The Spotlight on program will also screen the short documentary Domovina (AT 1990). Based on a Serbian folk song from the era of the Balkan wars from 1912 to 1914, the film tells of immigrants who are haunted by the hymns of their homelands: “A musical winter journey to the Serbian-Romanian border when unexpectedly everything began to change there”, as the former Diagonale festival director and now producer Constantin Wulff once remarked. In 2003, the year that Graz became European Cultural Capital, Rebić was once again occupied with one of his main themes: the Danube area, in his road movie on water Donau, Duna, Dunaj, Dunav, Dunarea (AT 2003). The fairy-tale like feature film with Robert Stadlober, Ioana Flora, Susanne Wuest, and Otto Sander will go ashore at the festival on the Mur once again on the occasion of the Diagonale’23 after 2004.

Domovina, Goran Rebić © sixpackfilm

Furthermore, with reference to his oeuvre, Rebić will show Le Thé au harem d’Archimède (FR 1985), honored in Cannes in 1985 and later also with the César as the best first feature film, for which the factory worker Mehdi Charef adapted his own novel about the Arabic youth milieu in Paris’s banlieues. With a glance at his own portfolio, in the workshop talk “Ich bin Geschichte – Filmen zwischen den Zeiten”, Goran Rebić will shed light on the (non-)feasibility of some of his cinematic projects in Austria.
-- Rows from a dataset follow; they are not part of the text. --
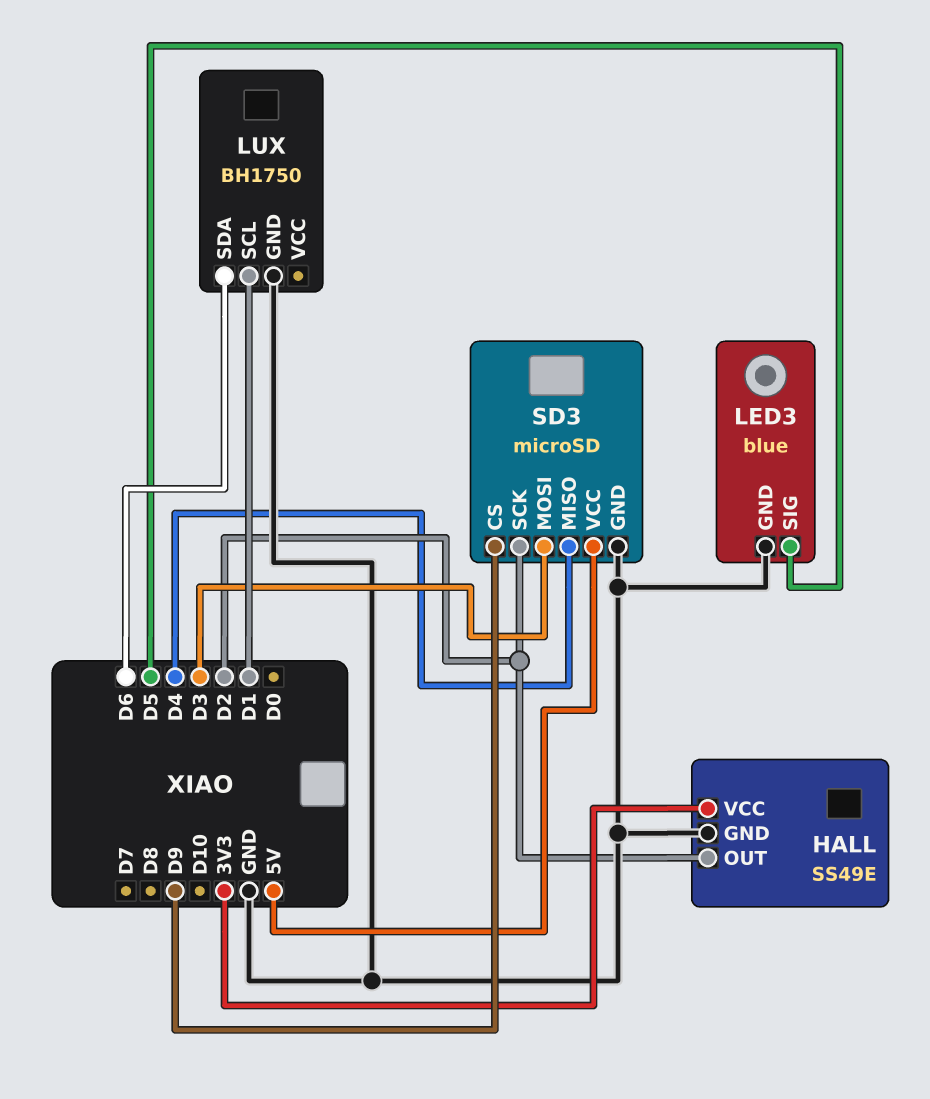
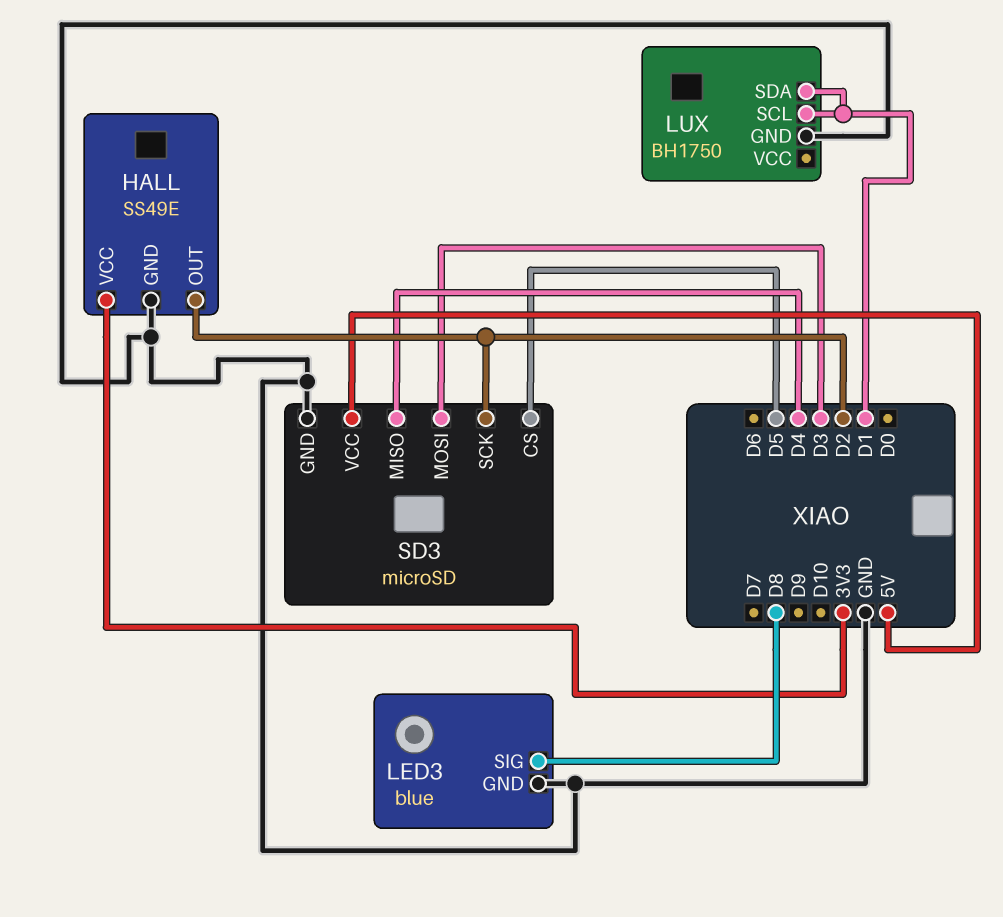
LED3 pin SIG: D5 -> D8
LUX pin SDA: D6 -> D1
SD3 pin CS: D9 -> D5

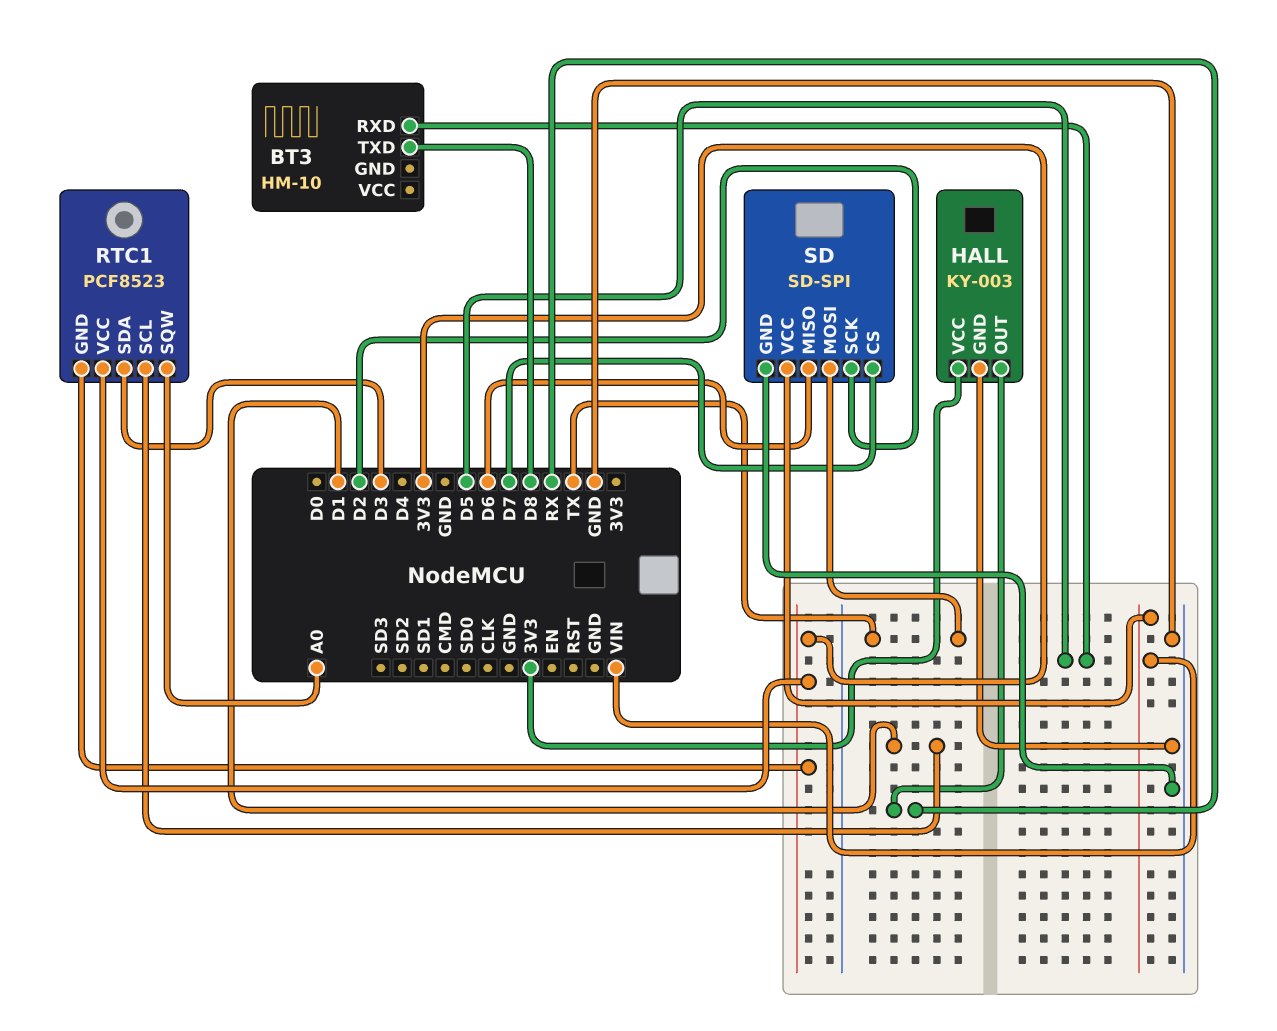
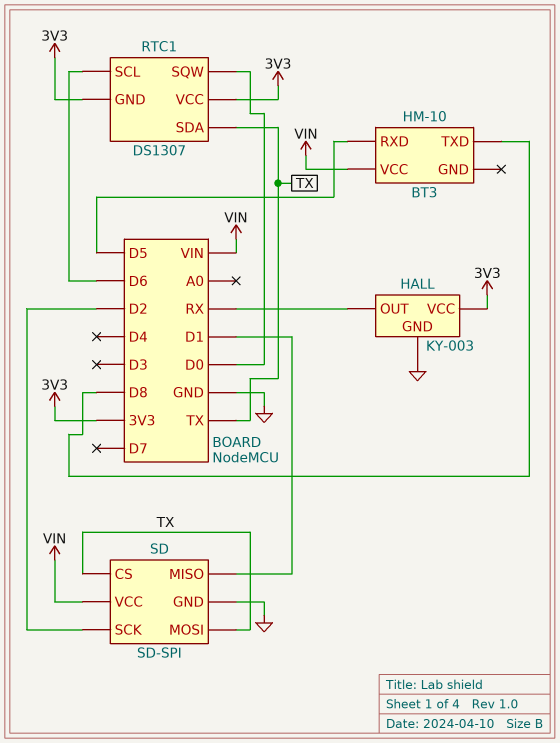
BT3 pin VCC: none -> VIN
RTC1: PCF8523 -> DS1307
RTC1 pin SCL: D1 -> D6
RTC1 pin SDA: D3 -> TX
RTC1 pin SQW: A0 -> D0
SD pin CS: D7 -> TX
SD pin MISO: D6 -> D1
Additionally, focus will be on his personal musical socialization and the interplay of emotions, image, and sound in a Listening Session within the framework of the festival. A comprehensive essay by Otto Reiter on the Spotlight on: Goran Rebić series will be published in the Diagonale’23 catalogue (Czernin Verlag).

Goran Rebić was born in 1968, in Vršac in Vojvodina in former Yugoslavia. In 1969, he immigrated to Vienna with his parents, where he later studied directing at the University of Music and Performing Arts (Vienna Film Academy).